Inborn errors of metabolism illustrate how a single gene defect can disrupt biochemistry at the whole-organism level, and how biochemical reasoning underlies diagnosis. Recognising the broad categories explains why population newborn screening targets several of these conditions before symptoms appear. This entry describes the conceptual landscape and how evidence and screening are organised; it is not a basis for individual diagnostic or treatment decisions.

Epidemiology

Each individual disorder is rare, but as a group inborn errors of metabolism affect a meaningful fraction of newborns; expanded screening programmes using tandem mass spectrometry now detect dozens of conditions from a single dried blood spot, and population studies such as Wilcken and colleagues' newborn cohort have quantified how screening changes detection and outcomes.

History

Archibald Garrod introduced the phrase inborn errors of metabolism in his early twentieth-century Croonian Lectures, proposing that conditions such as alkaptonuria reflected inherited blocks in chemical pathways - an idea that anticipated the one gene one enzyme concept.
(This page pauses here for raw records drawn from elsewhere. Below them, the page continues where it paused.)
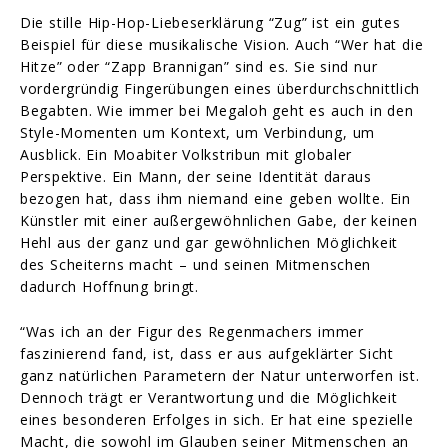
Die stille Hip-Hop-Liebeserklärung “Zug” ist ein gutes
Beispiel für diese musikalische Vision. Auch “Wer hat die
Hitze” oder “Zapp Brannigan” sind es. Sie sind nur
vordergründig Fingerübungen eines überdurchschnittlich
Begabten. Wie immer bei Megaloh geht es auch in den
Style-Momenten um Kontext, um Verbindung, um
Ausblick. Ein Moabiter Volkstribun mit globaler
Perspektive. Ein Mann, der seine Identität daraus
bezogen hat, dass ihm niemand eine geben wollte. Ein
Künstler mit einer außergewöhnlichen Gabe, der keinen
Hehl aus der ganz und gar gewöhnlichen Möglichkeit
des Scheiterns macht – und seinen Mitmenschen
dadurch Hoffnung bringt.
“Was ich an der Figur des Regenmachers immer
faszinierend fand, ist, dass er aus aufgeklärter Sicht
ganz natürlichen Parametern der Natur unterworfen ist.
Dennoch trägt er Verantwortung und die Möglichkeit
eines besonderen Erfolges in sich. Er hat eine spezielle
Macht, die sowohl im Glauben seiner Mitmenschen an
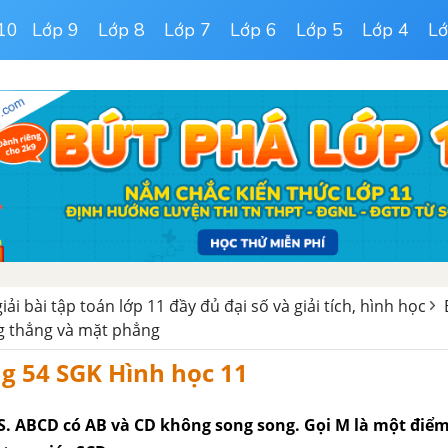
10
Lớp 9
Lớp 8
Lớp 7
Lớp 6
Lớp 5
Lớp 4
Lớ
giải bài tập toán lớp 11 đầy đủ đại số và giải tích, hình học
 thẳng và mặt phẳng
ng 54 SGK Hình học 11
S. ABCD có AB và CD không song song. Gọi M là một điể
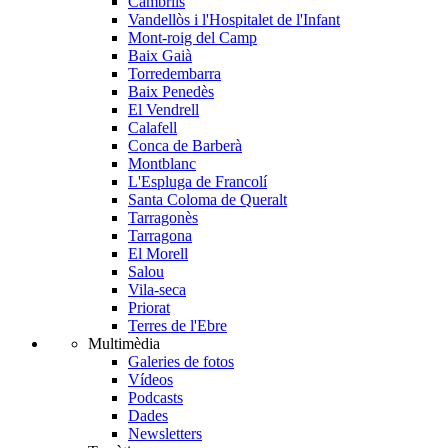
Cambrils
Vandellòs i l'Hospitalet de l'Infant
Mont-roig del Camp
Baix Gaià
Torredembarra
Baix Penedès
El Vendrell
Calafell
Conca de Barberà
Montblanc
L'Espluga de Francolí
Santa Coloma de Queralt
Tarragonès
Tarragona
El Morell
Salou
Vila-seca
Priorat
Terres de l'Ebre
Multimèdia
Galeries de fotos
Vídeos
Podcasts
Dades
Newsletters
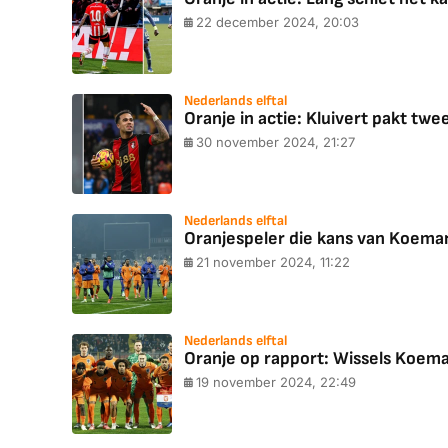
22 december 2024, 20:03
Nederlands elftal
Oranje in actie: Kluivert pakt tw
30 november 2024, 21:27
Nederlands elftal
Oranjespeler die kans van Koeman
21 november 2024, 11:22
Nederlands elftal
Oranje op rapport: Wissels Koema
19 november 2024, 22:49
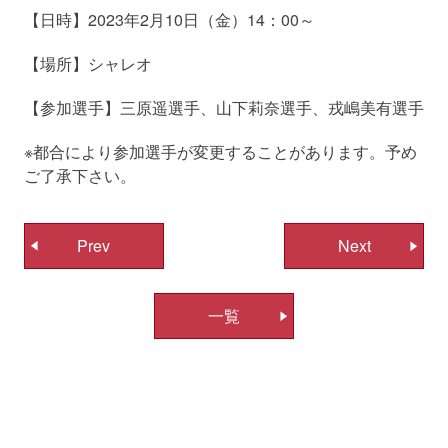
【日時】2023年2月10日（金）14：00～
【場所】シャレオ
【参加選手】三原遥選手、山下莉奈選手、戎嶋美有選手
※都合により参加選手が変更することがあります。予め
ご了承下さい。
投
Prev
Next
稿
ナ
一覧
ビ
ゲ
ー
シ
ョ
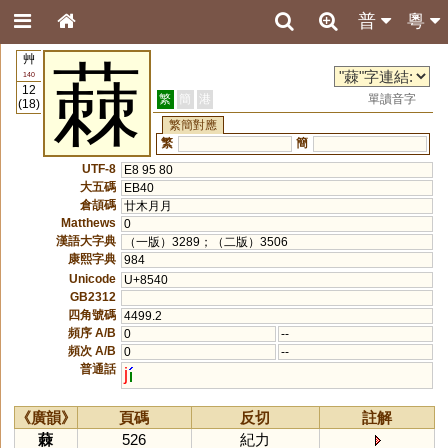
普
粵
艸
蕀
140
12
繁
簡
港
單讀音字
(18)
繁簡對應
繁
簡
UTF-8
E8 95 80
大五碼
EB40
倉頡碼
廿木月月
Matthews
0
漢語大字典
（一版）3289；（二版）3506
康熙字典
984
Unicode
U+8540
GB2312
四角號碼
4499.2
頻序 A/B
0
--
頻次 A/B
0
--
普通話
j
《廣韻》
頁碼
反切
註解
蕀
526
紀力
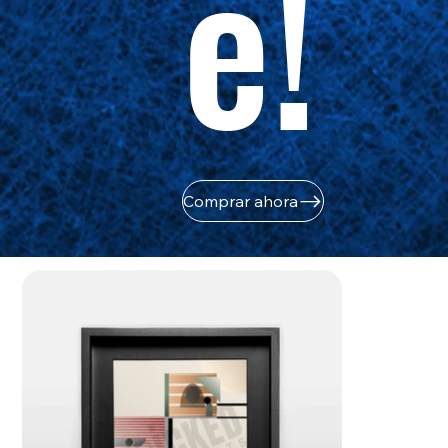
e!
Comprar ahora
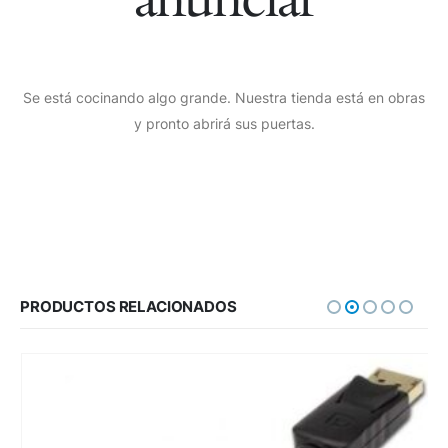
Se está cocinando algo grande. Nuestra tienda está en obras
y pronto abrirá sus puertas.
PRODUCTOS RELACIONADOS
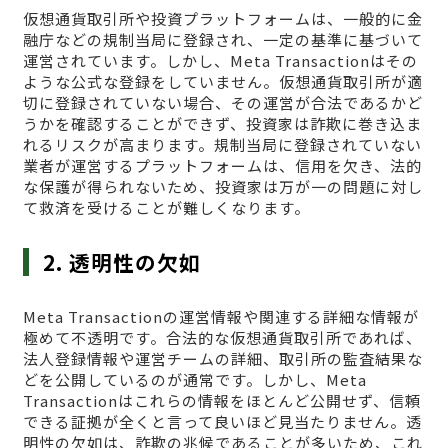
仮想通貨取引所や投資プラットフォームは、一般的に金
融庁などの規制当局に登録され、一定の基準に基づいて
運営されています。しかし、Meta Transactionはその
ような公式な登録をしていません。仮想通貨取引所が適
切に登録されていない場合、その運営が合法であるかど
うかを確認することができず、投資家は詐欺に巻き込ま
れるリスクが高まります。規制当局に登録されていない
業者が運営するプラットフォームは、信用を欠き、法的
な保護が得られないため、投資家は万が一の問題に対し
て救済を受けることが難しくなります。
2. 透明性の欠如
Meta Transactionの運営情報や関連する詳細な情報が
極めて不透明です。合法的な仮想通貨取引所であれば、
法人登録情報や運営チームの詳細、取引所の監査結果な
どを公開しているのが通常です。しかし、Meta
Transactionはこれらの情報をほとんど公開せず、信頼
できる証拠が全くと言って良いほど見当たりません。透
明性の欠如は、詐欺の兆候であることが多いため、これ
Through the twentieth century, advances in enzymology, chromatography, and mass spectrometry expanded the catalogue of recognised disorders, and the introduction of newborn screening, later broadened by tandem mass spectrometry, moved many of these conditions from late clinical diagnosis to presymptomatic detection.

Key figures

  • Archibald Garrod
  • Jean-Marie Saudubray
  • Bridget Wilcken
  • Nenad Blau

Related topics

Seminal works

  • garrod-1908
  • wilcken-2003
  • saudubray-2016

Frequently asked questions

What does inborn error of metabolism mean?
It is an inherited disorder in which a genetic defect impairs an enzyme, cofactor, or transporter in a metabolic pathway, so that a substance builds up, an essential product is lacking, or the cell cannot produce energy normally.
Why are so many of these disorders included in newborn screening?
Many inborn errors of metabolism cause irreversible harm before symptoms are obvious, yet leave detectable biochemical signatures. Tandem mass spectrometry can measure many of these markers from a single dried blood spot, allowing several disorders to be identified shortly after birth.